The circumstances of a human rights lawyer’s death at a Chinese military hospital have raised questions about the welfare of those who have defied the country’s authorities. Li Baiguang was a well-known lawyer who defended farmers and Christian pastors, work that garnered him an award from the Washington-based National Endowment for Democracy in 2008. He died yesterday just hours after being admitted to No. 81 People’s Liberation Army Hospital in eastern Jiangsu province for a minor stomachache, a relative of Li’s told Bob Fu, a religious activist who has known the lawyer for over a decade.
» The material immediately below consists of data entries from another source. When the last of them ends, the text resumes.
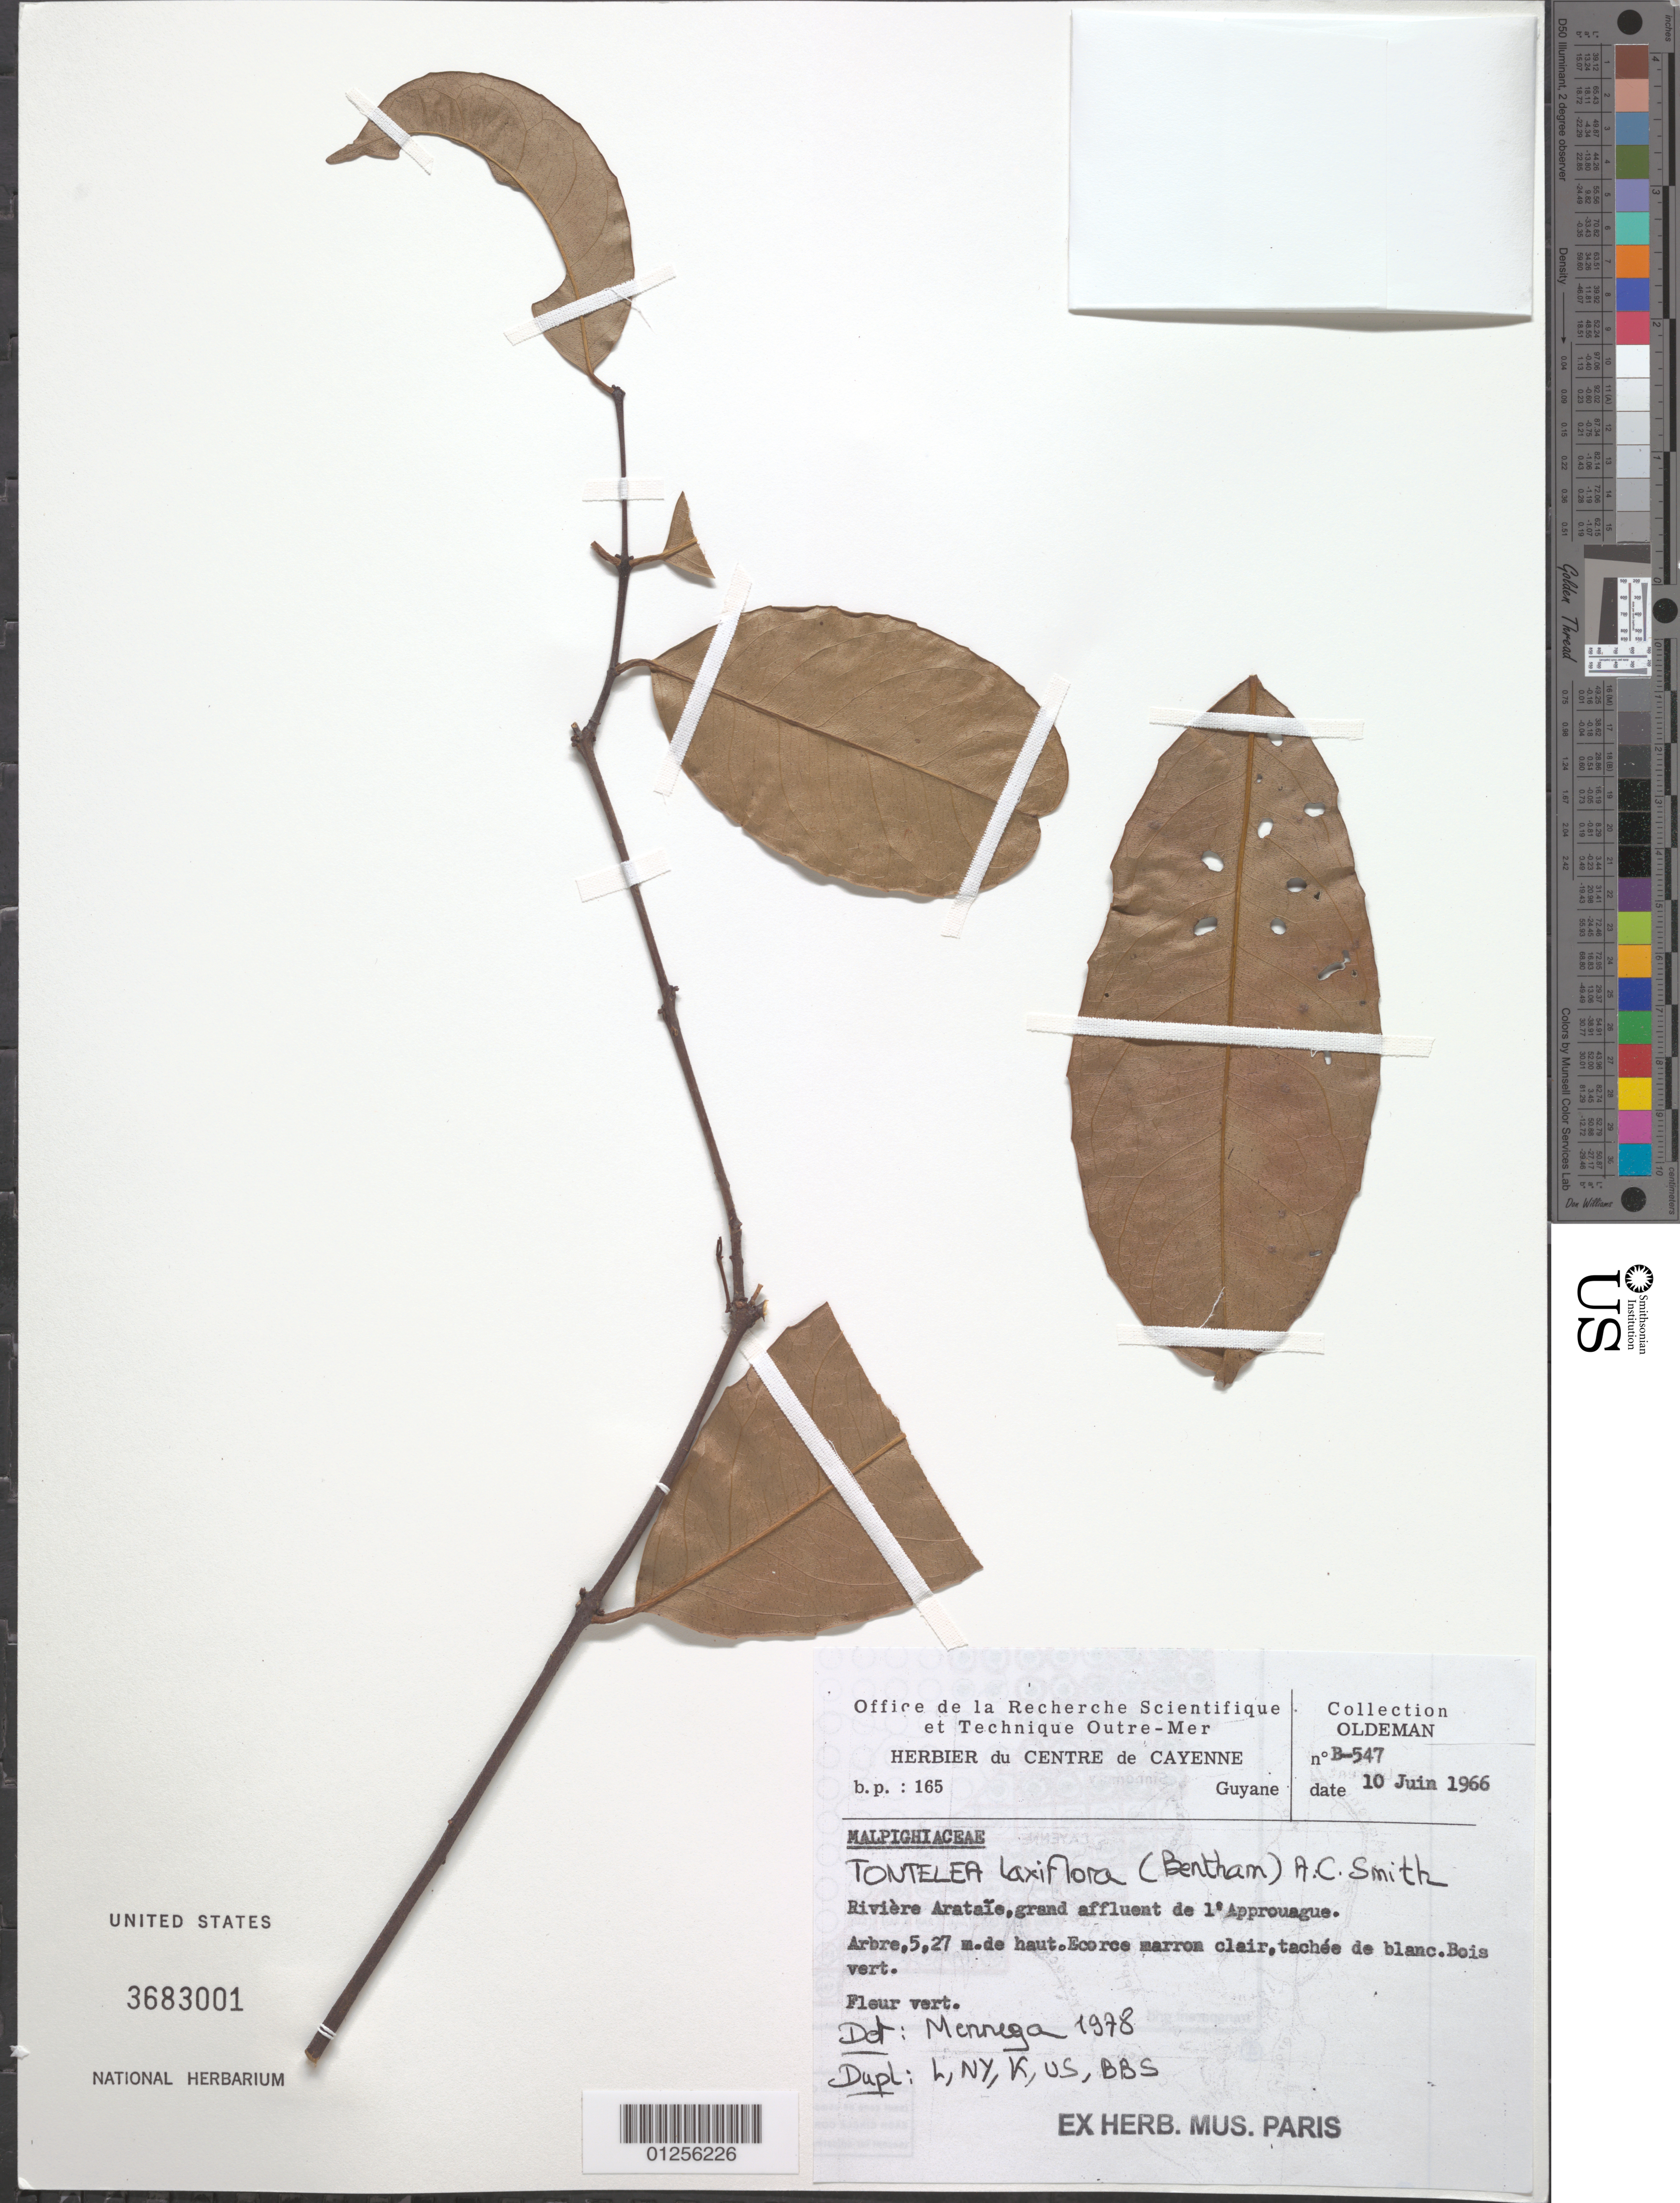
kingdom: Plantae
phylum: Tracheophyta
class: Magnoliopsida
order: Celastrales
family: Celastraceae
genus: Tontelea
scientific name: Tontelea laxiflora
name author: (Benth.) A.C. Sm.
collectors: R. Oldeman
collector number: B-547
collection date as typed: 10-Jun-66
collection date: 1966-06-10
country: French Guiana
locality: Rivière Arataïe, grand affluent de Approuague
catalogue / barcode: US 3683001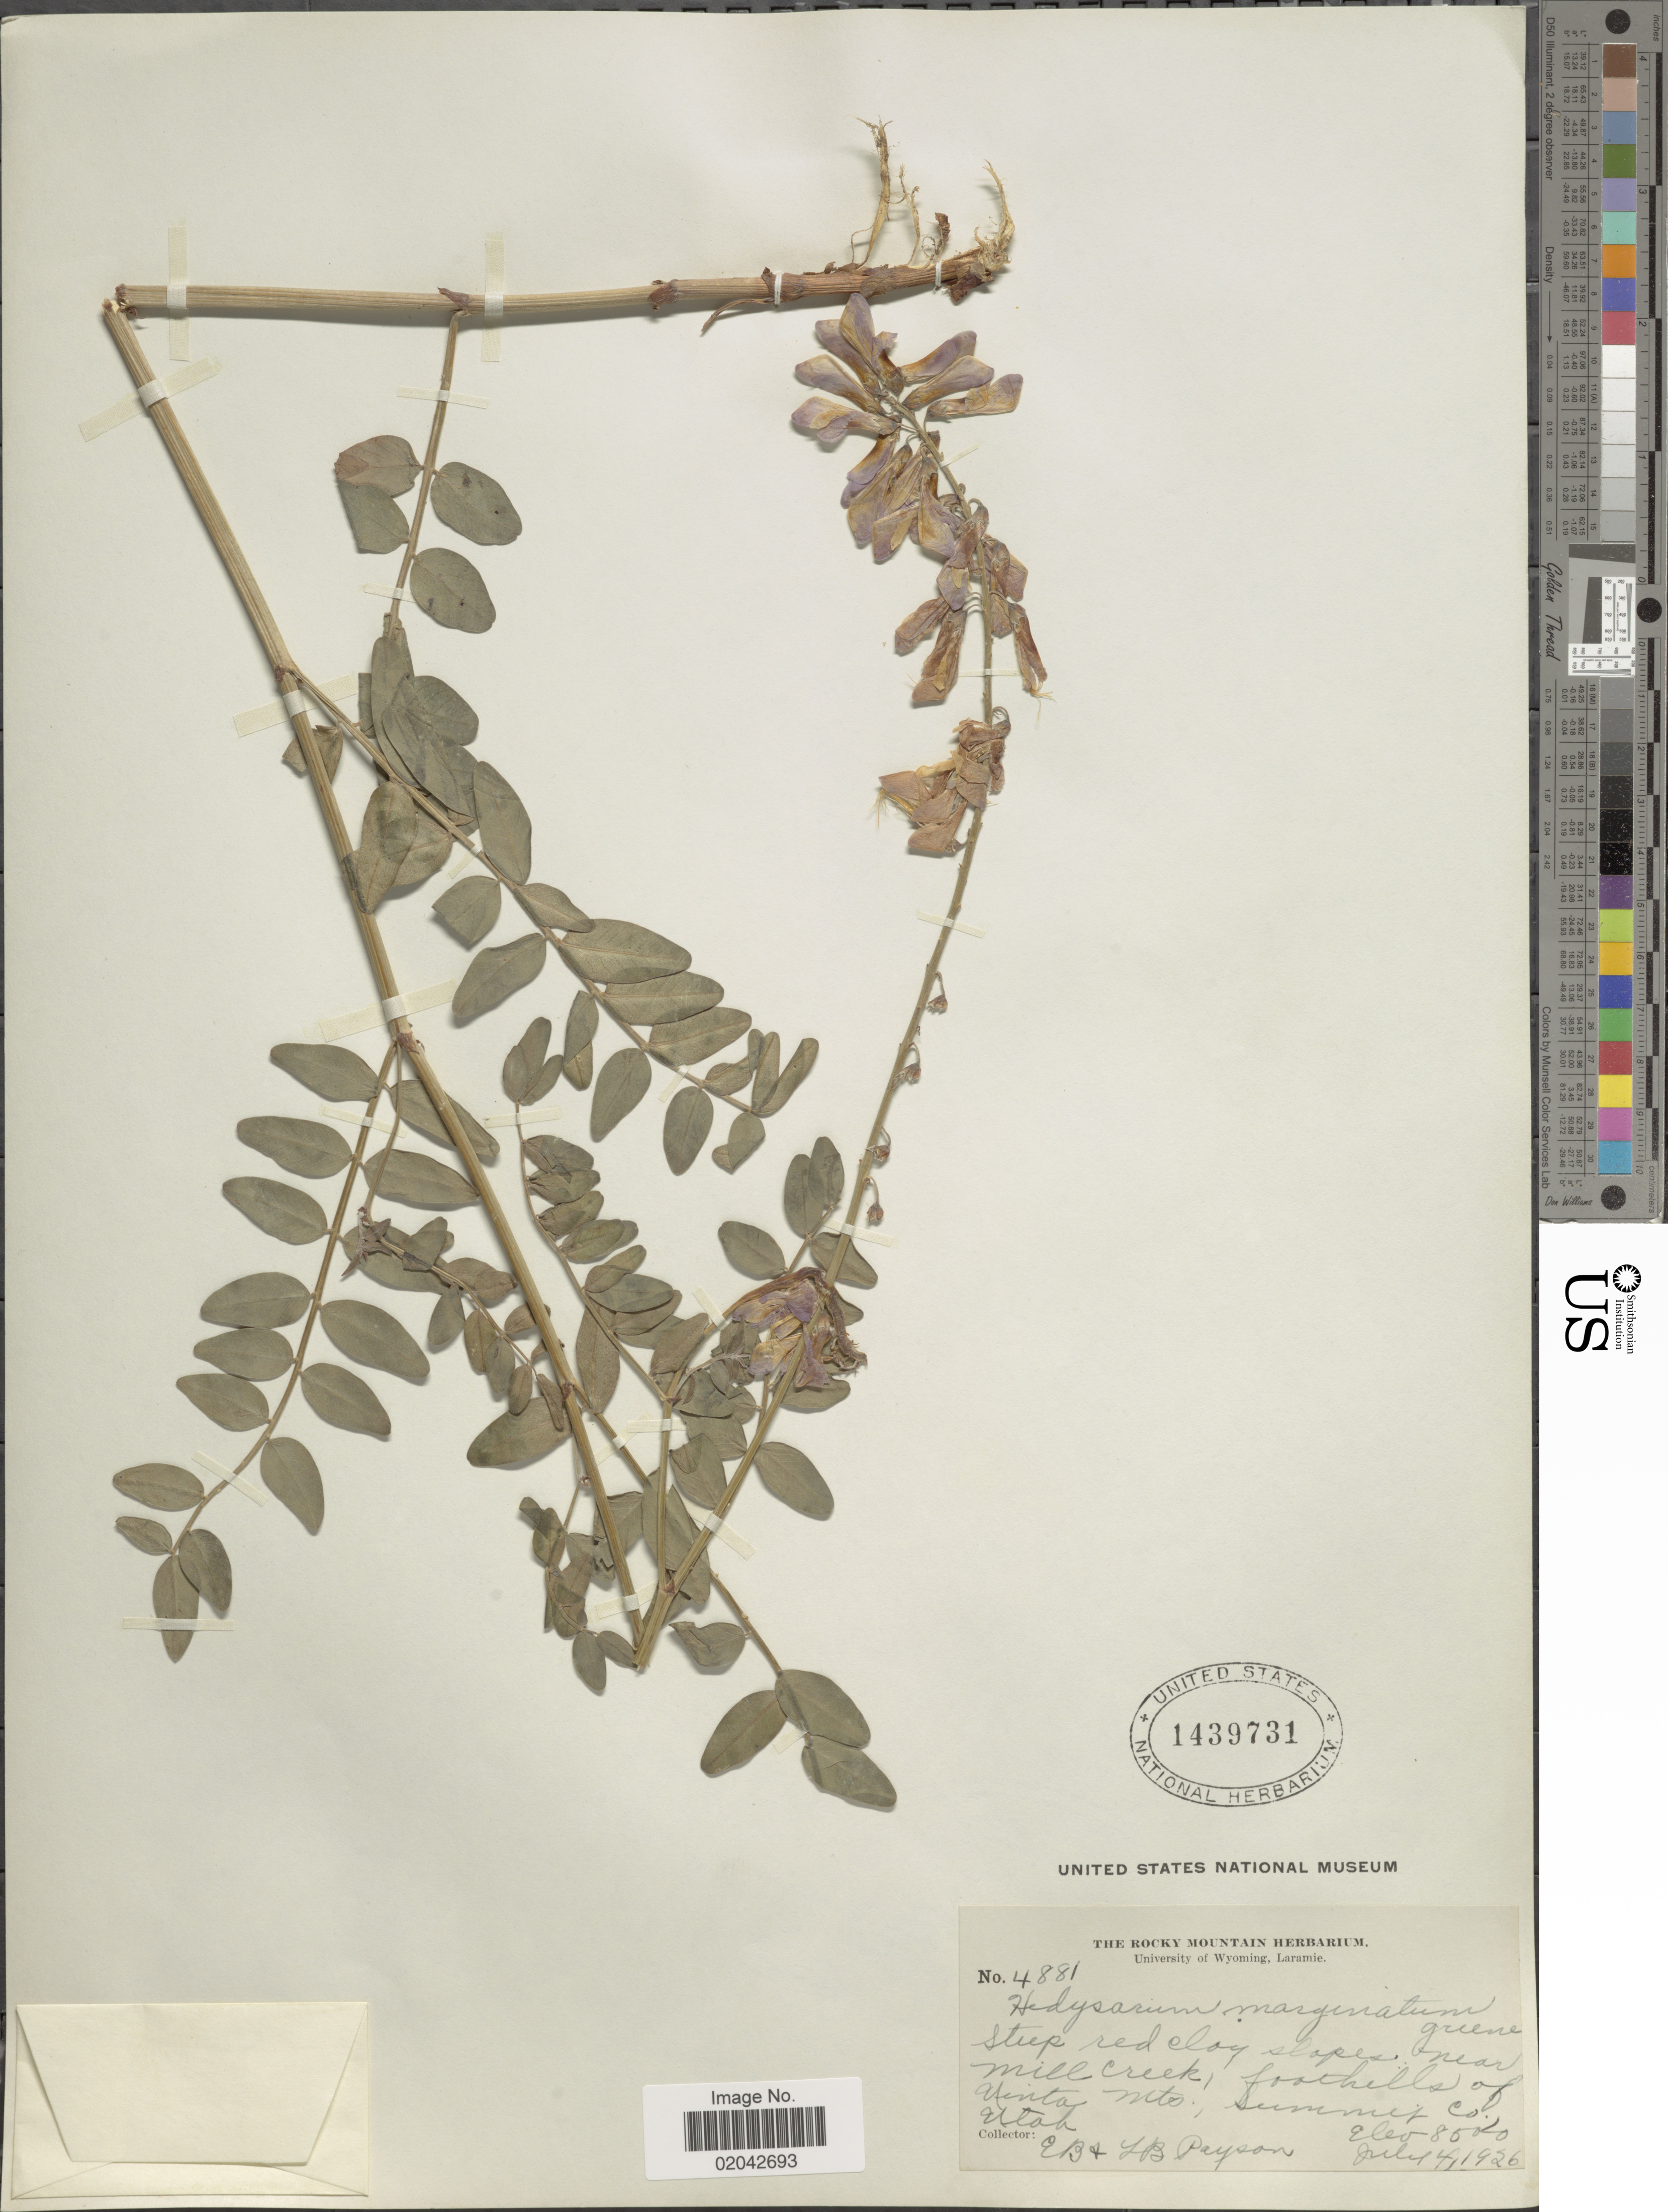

Fu said in a statement through his U.S.-based Christian nonprofit group China Aid that the “Chinese regime should be totally held accountable” for Li’s sudden and “mysterious” death. “The hospital alleged that he had liver problems and that he bled to death, but Li was previously healthy,” the statement said.
“China has a history of either neglecting the medical conditions of human rights activists until they succumb to them or declaring previously healthy people dead.” An employee surnamed Yang in the hospital’s propaganda department said he had not heard of Li’s case. “I do not know who this person is,” Yang said, adding that death and causes of death are a “private matter.” Earlier this month, Fu and Li had attended the National Prayer Breakfast in Washington together. Li’s work defending arrested Chinese pastors often prompted death threats, Fu said. The lawyer had been injured from an alleged beating by plainclothes security agents in October.
William Nee, a China researcher for Amnesty International, called for an urgent investigation to determine whether those injuries may have been a factor in his death. “The government has the obligation to ensure that lawyers can carry out their professional duties without fear of intimidation or interference, and without being identified with their clients and causes,” Nee said.
The National Endowment for Democracy called for an independent investigation into Li’s death. The group noted Li had been “detained and physically attacked many times” for his work advocating for the rights of farmers and cited reports he had recently appeared to be in good health. “It is essential that an independent and impartial investigation into Li’s death be carried out before anyone accepts the official claim by Chinese authorities that Li Baiguang died from natural causes,” said NED president Carl Gershman in the emailed statement.